"Il faudrait arrêter de soupçonner tout le monde" (Stéphane Moreau)

©BELGA

Le CEO sortant de Nethys Stéphane Moreau, au coeur de la tourmente, a défendu son rôle à la tête de la société et les ventes controversées de Voo, Win et Elicio, ce dimanche sur le plateau de RTL.

"A un moment donné, il faudrait peut-être arrêter de soupçonner tout le monde", a déclaré l'administrateur délégué sortant de Nethys, Stéphane Moreau ce dimanche sur RTL, s'appuyant sur un rapport du bureau McKinsey pour justifier les ventes de filiales du groupe (Voo, Win, Elicio). Une opération réalisée sans avertir les communes actionnaires de Nethys.

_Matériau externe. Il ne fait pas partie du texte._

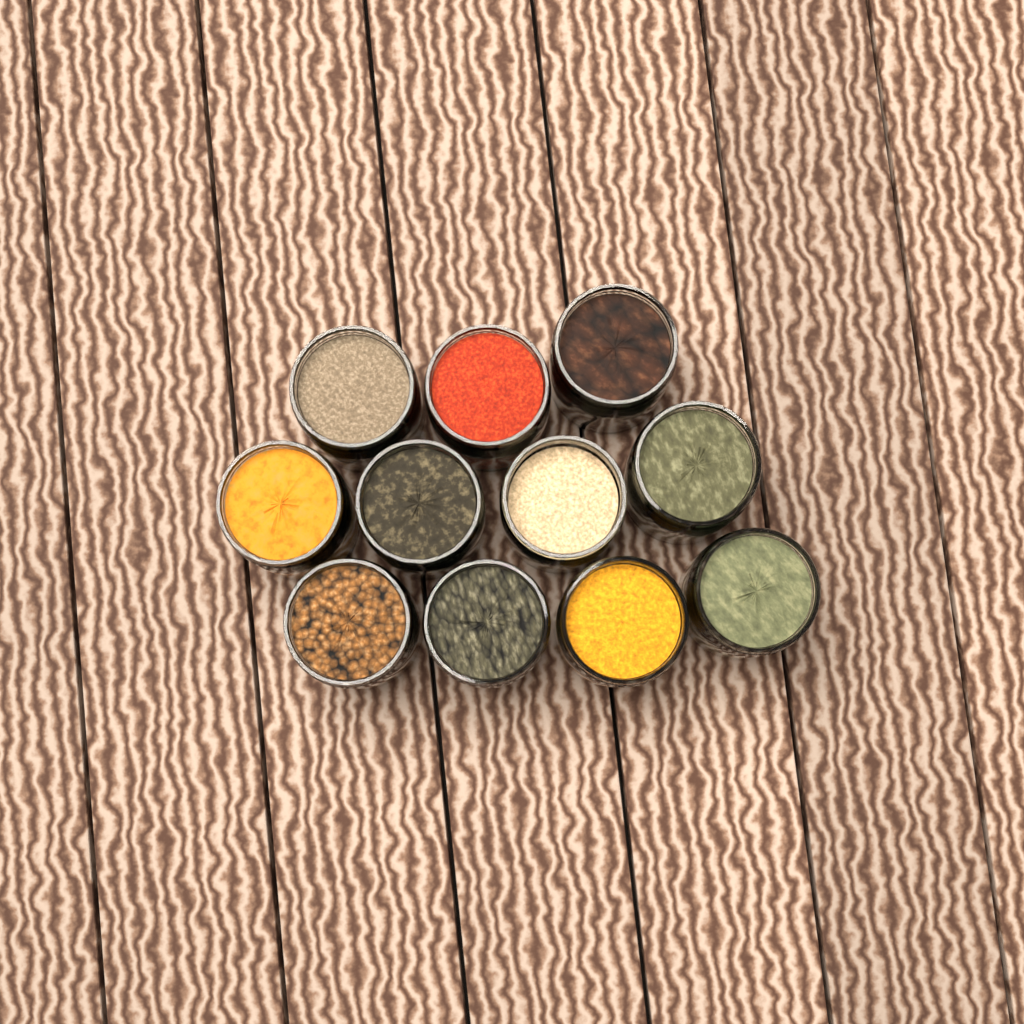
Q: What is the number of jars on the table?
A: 11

L'administrateur délégué sortant de Nethys, Stéphane Moreau, était sur le plateau de la chaîne télévisée pour "expliquer le modèle Nethys", "rétablir l'honneur" du conseil d'administration démissionnaire et, "au passage", le sien. Cela fait six ans que Stéphane Moreau n'avait plus donné d'interview télévisée.

"C'est assez compliqué pour l'instant tant humainement que physiquement", a-t-il dit, avant de retracer l'histoire de Nethys, liée au redéploiement du bassin liégeois. Mais entachée de scandales et de soupçons de malversations.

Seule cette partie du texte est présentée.